▸ **Required action**:
Could you return the data that follows exactly, minus the images?
== Segment start ==
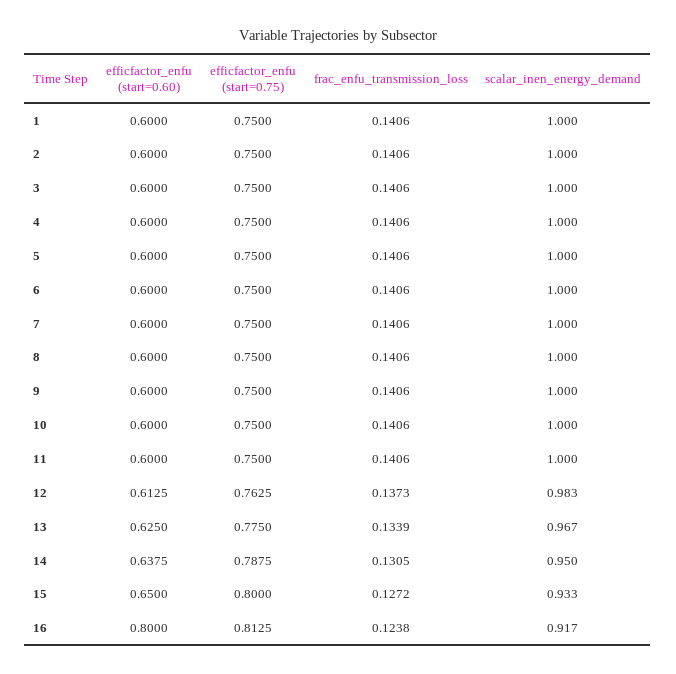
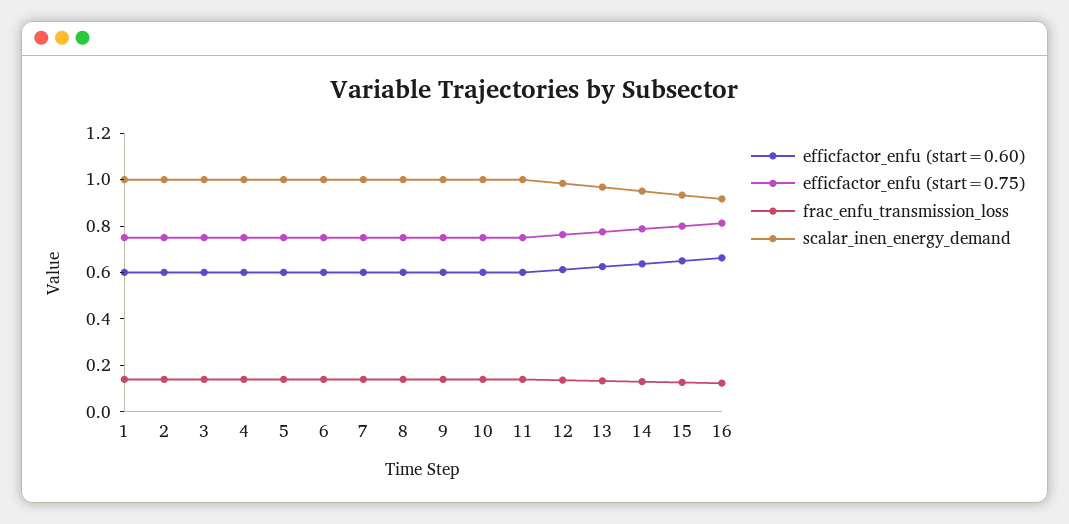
efficfactor_enfu (start=0.60), 16: 0.8 -> 0.65

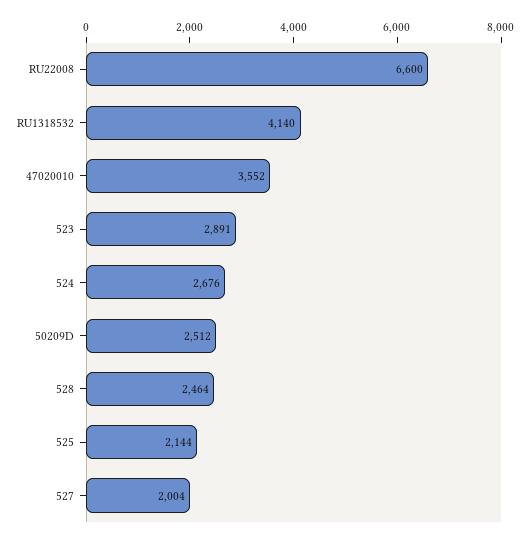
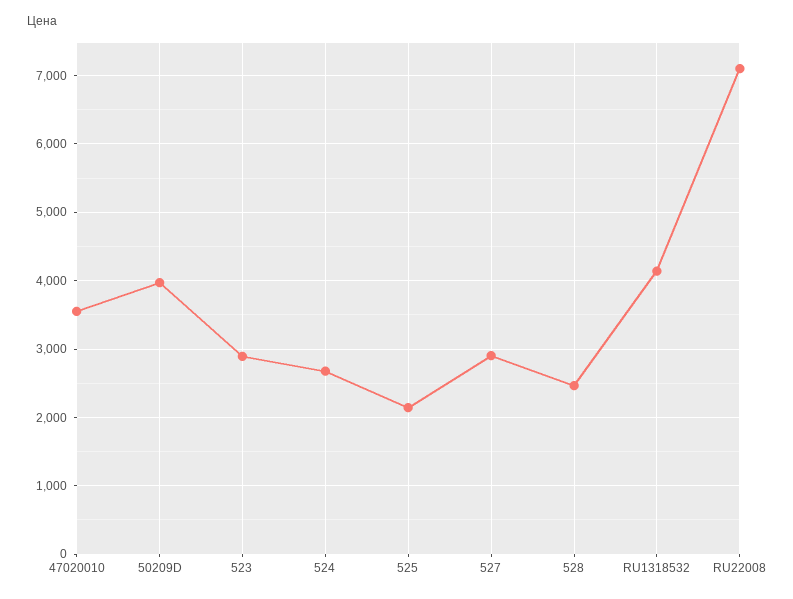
RU22008: 6600 -> 7100
50209D: 2512 -> 4000
527: 2004 -> 2900

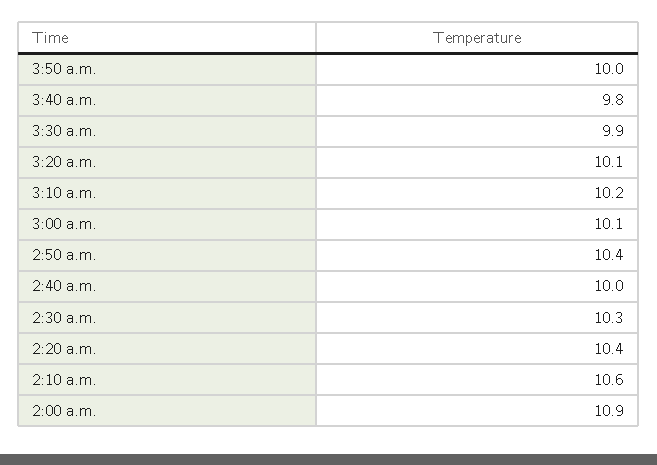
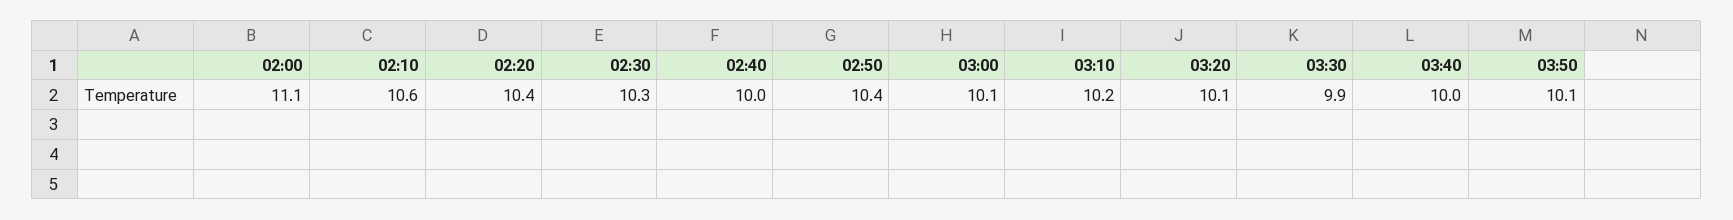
3:50 a.m.: 10 -> 10.1
3:40 a.m.: 9.8 -> 10
2:00 a.m.: 10.9 -> 11.1

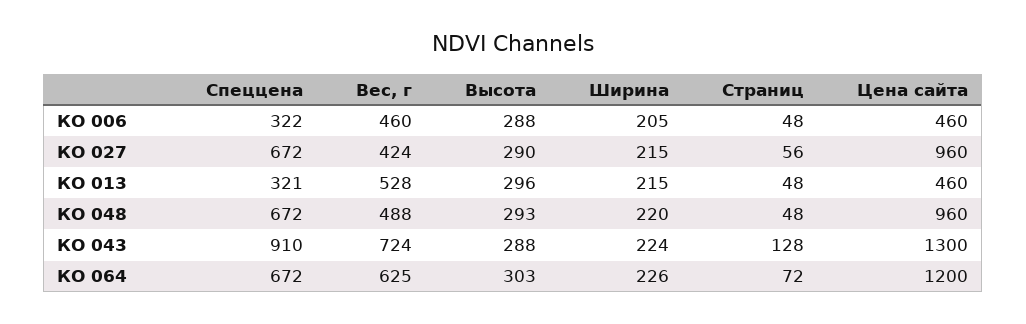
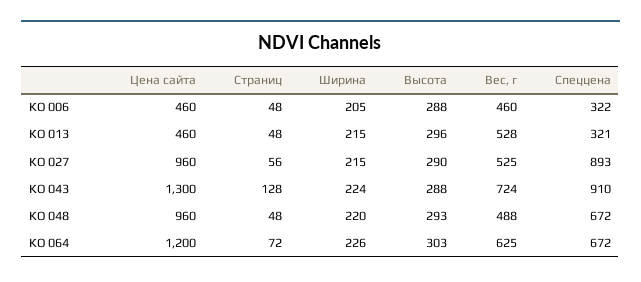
Спеццена, КО 027: 672 -> 893
Вес, г, КО 027: 424 -> 525

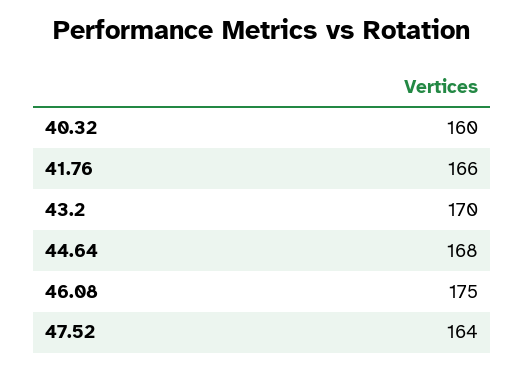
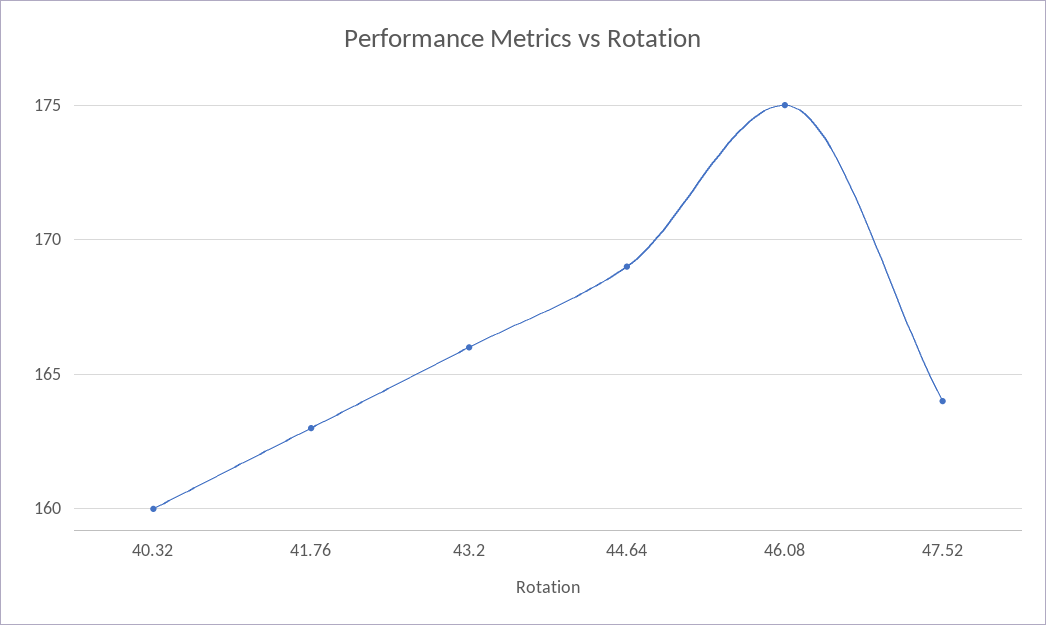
41.76: 166 -> 163
43.2: 170 -> 166
44.64: 168 -> 169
== Segment end ==
▸ **Answer area**:
efficfactor_enfu (start=0.60), 16: 0.8 -> 0.65

RU22008: 6600 -> 7100
50209D: 2512 -> 4000
527: 2004 -> 2900

3:50 a.m.: 10 -> 10.1
3:40 a.m.: 9.8 -> 10
2:00 a.m.: 10.9 -> 11.1

Спеццена, КО 027: 672 -> 893
Вес, г, КО 027: 424 -> 525

41.76: 166 -> 163
43.2: 170 -> 166
44.64: 168 -> 169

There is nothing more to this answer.